Given passage section start

Less than twenty years after the Corps of Discovery were regaled with the story behind the stones, the amity between the Arikara and the Euro-American newcomers had dissolved.

In 1823, Arikara warriors struck a fur-trading party. The US Army responded by bombarding their villages with artillery. The conflict — which became known as the Arikara War — was the first between the US military and the indigenous people of the Plains. (A fictionalized version of the war was featured in the film version of The Revenant. The film's grizzly bear-slaying star, Hugh Glass — as played by Leonardo DiCaprio — was injured, in real-life, in the Arikara attack.)

Though the roots of the conflict went back further, Arikara animus towards these particular trappers began in 1822, when a Rocky Mountain Fur Company expedition led by William Ashley and Andrew Henry set out to trap pelts in the Rockies and transport them east rather than trade with Indians for them. That fall the expedition stopped at the Arikara villages on the Missouri River to trade for horses, and promised to set up a trading post there the following spring. The company reneged on their promise, angering the Arikara.

Given passage section end

▸ **Try it**:
Carry on the passage about the Arikara War from the point where it stops. The data that follows comes from a separate source.

The data section start

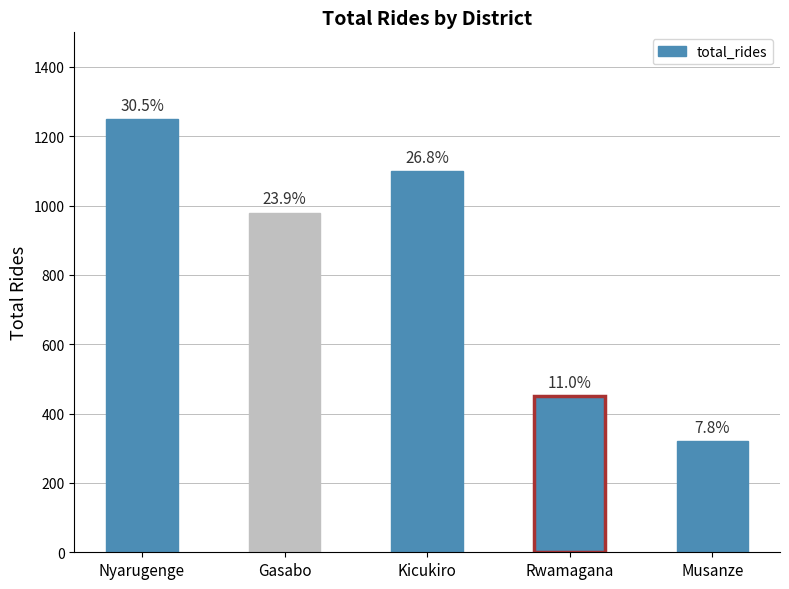

What is the change in value from Kicukiro to Musanze?

-780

The data section end

▸ **Response to the task**:
When Ashley and a party of around one hundred trappers returned the following year to trade horses again, tensions were already high. A couple months earlier an Arikara war party had traveled downriver to what later became known as American Island, near Chamberlain, and attacked Fort Cedar — a post where the Missouri Fur Company traded with the Dakota/Lakota. The raid was successful but Grey Eyes, an Arikara chief, lost his son in the battle.

When Ashley's party disembarked at the village, Grey Eyes demanded reparations for the loss of his son. Ashley managed to defuse the situation by explaining that Fort Cedar belonged to another outfit, and the two parties agreed to trade horses the following morning. Ashley acquired nineteen horses in exchange for muskets, ammunition and other goods, and resolved to leave the following day, but wasn't able. Stranded by a storm, the party was forced to hold off for another day.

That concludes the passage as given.